Dienstag, 07. Februar 2012 - 15:50 Uhr
Vor dem Pokalviertelfinale zwischen Hertha BSC Berlin und Borussia Mönchengladbach, bei dem der VfL weiter auf den erkrankten Martin Stranzl verzichten muss, könnten die Vorzeichen kaum unterschiedlicher sein. Während die Hertha nach der Schlammschlacht mit Markus Babbel im Winter, unter dem neuen Trainer Michael Skibbe mit drei Niederlagen in die Rückrunde gestartet ist, konnten die Gladbacher mit sieben Punkten aus drei Spielen an die bestechende Form der Hinrunde nahtlos anknüpfen. Doch Erfolgscoach Lucien Favre will von all dem nichts wissen: »Es ist eine extrem gefährliche Situation. Der Pokal ist etwas völlig anderes als die Meisterschaft«.

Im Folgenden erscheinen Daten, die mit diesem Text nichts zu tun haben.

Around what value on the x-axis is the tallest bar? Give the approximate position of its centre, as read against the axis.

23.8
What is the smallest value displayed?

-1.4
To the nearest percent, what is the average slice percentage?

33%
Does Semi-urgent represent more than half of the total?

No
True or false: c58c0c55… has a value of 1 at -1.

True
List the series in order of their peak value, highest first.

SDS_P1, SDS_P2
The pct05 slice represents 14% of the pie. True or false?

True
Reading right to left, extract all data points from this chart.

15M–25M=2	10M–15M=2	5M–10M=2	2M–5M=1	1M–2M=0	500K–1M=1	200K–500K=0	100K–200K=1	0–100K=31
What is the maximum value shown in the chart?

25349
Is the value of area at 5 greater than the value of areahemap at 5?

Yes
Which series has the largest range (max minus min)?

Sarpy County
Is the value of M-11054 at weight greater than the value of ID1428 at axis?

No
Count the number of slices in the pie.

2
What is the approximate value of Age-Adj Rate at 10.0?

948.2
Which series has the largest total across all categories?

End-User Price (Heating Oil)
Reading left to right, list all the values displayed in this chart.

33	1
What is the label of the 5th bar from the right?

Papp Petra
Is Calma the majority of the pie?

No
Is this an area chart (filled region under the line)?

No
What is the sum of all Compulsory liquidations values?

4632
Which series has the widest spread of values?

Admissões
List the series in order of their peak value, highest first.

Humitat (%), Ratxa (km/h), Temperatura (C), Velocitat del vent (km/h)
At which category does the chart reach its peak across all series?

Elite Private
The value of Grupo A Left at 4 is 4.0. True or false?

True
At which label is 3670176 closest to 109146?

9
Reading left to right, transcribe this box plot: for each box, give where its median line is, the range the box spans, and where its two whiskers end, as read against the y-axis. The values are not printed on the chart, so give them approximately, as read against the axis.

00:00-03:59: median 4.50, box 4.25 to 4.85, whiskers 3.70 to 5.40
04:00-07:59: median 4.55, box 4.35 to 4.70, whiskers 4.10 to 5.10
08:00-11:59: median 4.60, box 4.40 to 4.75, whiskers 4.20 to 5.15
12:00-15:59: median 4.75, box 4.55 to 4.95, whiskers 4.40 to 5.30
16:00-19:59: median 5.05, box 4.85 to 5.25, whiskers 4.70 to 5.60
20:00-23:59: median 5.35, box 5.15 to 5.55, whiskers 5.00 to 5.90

Als Mahnmal dient dem Schweizer das Zweitrunden Spiel in Heidenheim. »Es war extrem schwer in Heidenheim, wo wir sogar ins Elfmeterschießen mussten. Das zeigt, dass es im Pokal keine Favoriten gibt«. Dementsprechend misst er der aktuellen Negativserie des Gegners keine allzu große Bedeutung bei. »Ich habe die Spiele gegen Nürnberg, Hamburg und Hannover gesehen. Sie haben zwar drei Mal verloren, hatten aber in allen Spielen Chancen um zu gewinnen«.
Insbesondere die Rückkehr seines alten Weggefährten, Raffael, bereitet Favre Kopfzerbrechen. »Raffael ist sehr wichtig für die Mannschaft. Dass er wieder dabei ist, ändert viel«. Bereits beim FC Zürich arbeitete Favre mit dem Brasilianer, der auch immer wieder mit der Borussia in Verbindung gebracht wird, zusammen und nahm ihn gleich mit zur Hertha. »Ich habe ihn damals geholt, weil ich seine Qualität kenne«, machte er keinen Hehl aus seiner Wertschätzung für den einstigen Schützling.
Sportdirektor Max Eberl sieht dagegen die Gefahr, dass der angezählte Gegner im Pokal zu neuem Selbstbewusstsein kommen könnte. »Wir dürfen uns nicht einlullen lassen. Es liegt an uns, gleich zu Beginn das Spiel an uns zu reißen und somit für Unruhe auf den Rängen zu sorgen«, sieht Eberl die negative Stimmungslage rund um die Hertha auch als Chance. Bisher konnten die Berliner von 74.244 möglichen Karten, lediglich 48.000 absetzen. Abzüglich der rund 7.000 erwarteten Gästefans, bleiben also nur 41.000 Zuschauer auf Seiten des Hauptstadtklubs. Euphorie und Vorfreude auf ein Pokalviertelfinale sehen gewiss anders aus.
Ganz anders sah es vor der Winterpause im Borussia-Park aus, als man sich an einem beeindruckenden 3:1 über FC Schalke berauschte. »Das Achtelfinale zuhause gegen Schalke hat gezeigt, was ein solches Spiel an Extra-Motivation bei jedem Spieler freisetzen kann«, träumt der Sportdirektor vom Halbfinaleinzug und ein Spiel vor heimischen Publikum. Neben einem ausverkauften Haus würden dort zusätzlich zu den Prämien satte TV-Einnahmen winken. »Der DFB-Pokal ist ein sehr interessanter und lukrativer Wettbewerb. Und die Halbfinals sind Live-Spiele zur besten Sendezeit im Fernsehen. Es wäre schön, wenn wir dabei wären«, hofft Eberl.
Allerdings liegt ein Halbfinale noch in weiter Ferne und eine Parallele zwischen Pokal und Meisterschaft gibt es für Trainer und Sportdirektor dann doch: »Wir denken von Spiel zu Spiel«.